Devia ter pudor, compaixão, condoer-me, revoltar-me, ser solidário com o teu sofrimento (, mesmo passado há quase meio século!...), mas não, deu-me para rir a bandeiras despregadas!...
O que tu escreveste é de antologia, de puro humor negro!...
Tens direito a chapa 10, como me pede o meu mecânico da Santogal, quando o carro vai à revisão, vem nos trinques, limpo, lavado, polido, a fucnionar, e eu pago uma nota preta e ainda por cima tenho que dar a nota máxima ao serviço da oficina!... Qualquer dia os cangalheiros também não nos enterram sem a gente primeiro mostrar "plena satisfação" pelo serviço fúnebre!...
José João, ganhei o dia!... Depois do almoço, vou reler a tua prosa, como digestivo!

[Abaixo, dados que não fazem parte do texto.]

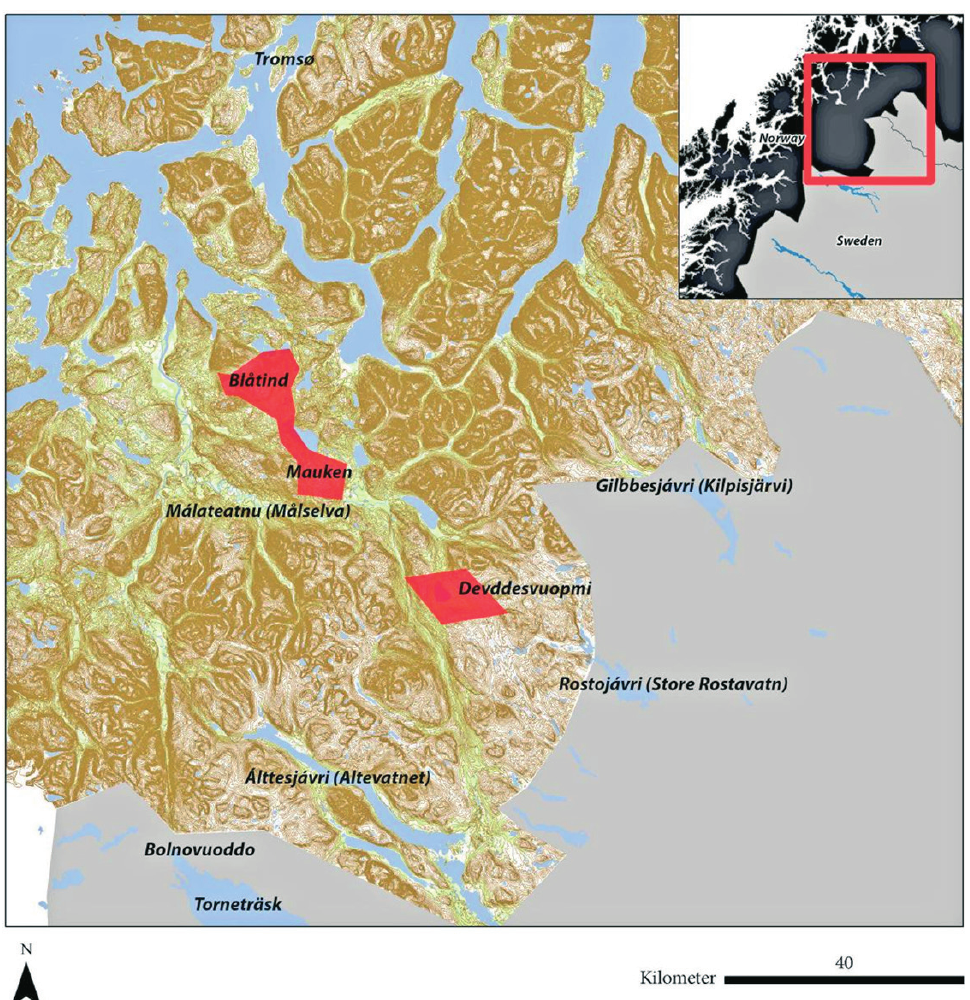
Fig. 1. Interior of Troms county (Inner Troms), areas of archaeological investigation. Illustration: Ingrid Sommerseth and Johan Eilertsen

Quando a gente vê os portugueses (e o resto do mundo) confinados, crispados, amargurados, stressados, zangados uns com os outros (, e alguns mesmo doentes, desesperados, e o caso não é para menos, e quantos dos nossos amigos e conhecidos já não se passaram para o outro lado ?!)..., é bom saber soltar uma gargalhada por mor da nossa saúde mental...

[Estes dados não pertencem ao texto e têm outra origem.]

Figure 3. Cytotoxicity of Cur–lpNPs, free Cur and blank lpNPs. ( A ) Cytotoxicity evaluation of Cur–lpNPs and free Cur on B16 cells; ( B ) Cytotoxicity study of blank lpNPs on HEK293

Na era pré-covid, há coisa de ano e picos, a minha filha deixou-nos um "post-it" na porta do frigorífico com a seguinte mensagem epicurista: "Carpe diem!... Desfrutem da vida... Tudo é impermanente e passageiro!"...
Ainda lá está!... Meteu-se a Covid e a ela ainda não voltou cá à Lourinhã... Cada um confinado para seu lado... E eu tenho tentado seguir o conselho, mesmo às vezes sorrindo com meia cara...
Ó Domingos, cuidado com o gamanço dos direitos de autor. Essas davam uns apanhados para rir agarrado à barriga.
Quando estive no HMB (05/1970) fiquei num quarto, quase por cima da porta principal, com mais três doentes. Além das visitas das senhoras do MNF, como referes, também aparecia quase todos os dias o Gen. Spínola, talvez por um dos companheiros ser um oficial (superior?) que tinha sofrido ferimentos duma granada que rebentou perto e ficou com a cara cheia de estilhaços.
O homem era muito magro e o Spínola cumprimentava-o com um: isso vai melhorar, dos fracos não reza a história. Também nos dirigia umas palavras e saía, e o tal oficial passado uns segundo dizia: obrigadinho!
Isto foi testemunhado pelo oficial médico assistente, não me recordo do nome, que tinha tido um acidente e andava com uma perna em gesso.
Por acaso não me lembro de ter sido mal tratado.
Abracelo
Valdemar Queiroz
José João Braga Domingos (by email)
23 fev 2021 21:27
Obrigado.
Ainda bem que gostaste. Talvez faça um esforço para me lembrar de mais uma ou outra história.